September 12, 2013 10:59PM
By Farrah Duffany
SOUTHINGTON — After years of trying to set aside enough money, the town will finally be able to replace the windows at Town Hall with the help of a Neighborhood Assistance Act Grant.
In April, Town Manager Garry Brumback asked the Town Council for authorization to apply for the grant, which tops out at $150,000. In August, the town’s application was approved. The program is administered through the state Department of Revenue Services.
“I’m very happy that we were able to attain the grant,” said Town Councilor John Barry. “It’s something I had brought up three or four years ago and this will certainly save the town money in the winter months for energy costs due to present windows that are not energy efficient.”
Windows at the Town Hall are outdated, cause drafts, and sometimes leak. In 2008, voters rejected plans to renovate Town Hall at referendum. For years later, the town wanted to address some building issues such as the windows, but funding always fell short.

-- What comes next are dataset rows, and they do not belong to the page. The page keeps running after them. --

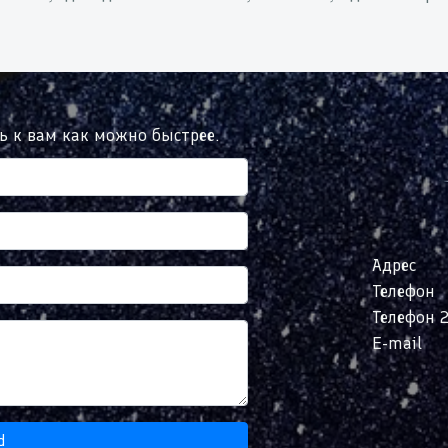
сь к вам как можно быстрее.
Адрес
Телефон
Телефон 
E-mail
d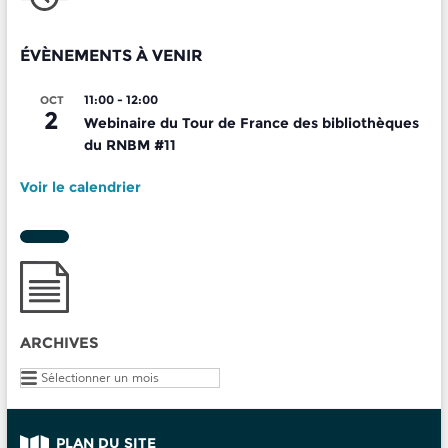
ÉVÈNEMENTS À VENIR
11:00
-
12:00
OCT
2
Webinaire du Tour de France des bibliothèques
du RNBM #11
Voir le calendrier
ARCHIVES
Archives
PLAN DU SITE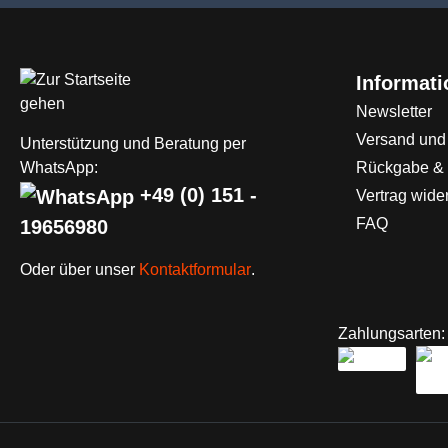
Informat
Newsletter
Versand und
Unterstützung und Beratung per
WhatsApp:
Rückgabe &
+49 (0) 151 -
Vertrag wide
FAQ
19656980
Oder über unser
Kontaktformular
.
Zahlungsarten: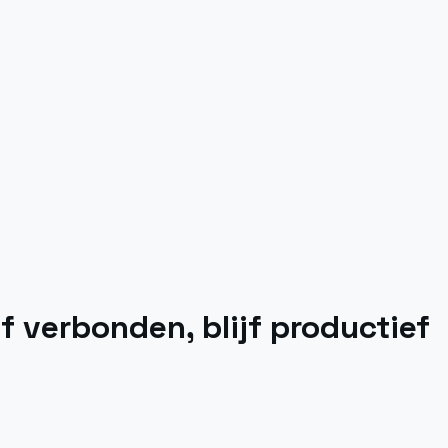
jf verbonden, blijf productief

“We had set aside some money, $50,000, to do that and it was woefully short,” Brumback said. “So we applied for the Neighborhood Assistance Act Grant and got it.”
Town Attorney Mark Sciota said the town is in the process of interviewing local companies for the work and has talked to three already.

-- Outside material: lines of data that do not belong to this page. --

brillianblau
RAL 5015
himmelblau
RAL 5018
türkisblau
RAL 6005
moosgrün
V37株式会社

“The company has to understand the whole process and be able to follow the guidelines” of the grant, Sciota said.
The grant is in the form of a tax credit. With the stipulations in the grant, the town is interviewing companies to see if they are eligible to do the work and qualify for a “dollar for dollar” tax credit, Brumback said.
“You have to pay at least $100,000 in Connecticut state taxes to be able to get anything back,” Brumback said. “If you do $100,000 of work for the town, then you can submit to this program to have (your) taxes reduced by $100,000.”
If more than one company is eligible for the work, then the town will go out to bid, Brumback said. Sciota hopes to recommend a company by the next council meeting. The cost is not yet clear because Sciota is waiting for companies to give quotes.
With the replacement of the windows, the town will choose a style that fits with the character of the building.
“My understanding is the town is receptive to ensure that the windows meet the historical significance of the existing Town Hall,” Barry said.
Brumback said he’s hoping to get the windows replaced before winter comes around, but it will “depend on the mechanics of the grant.”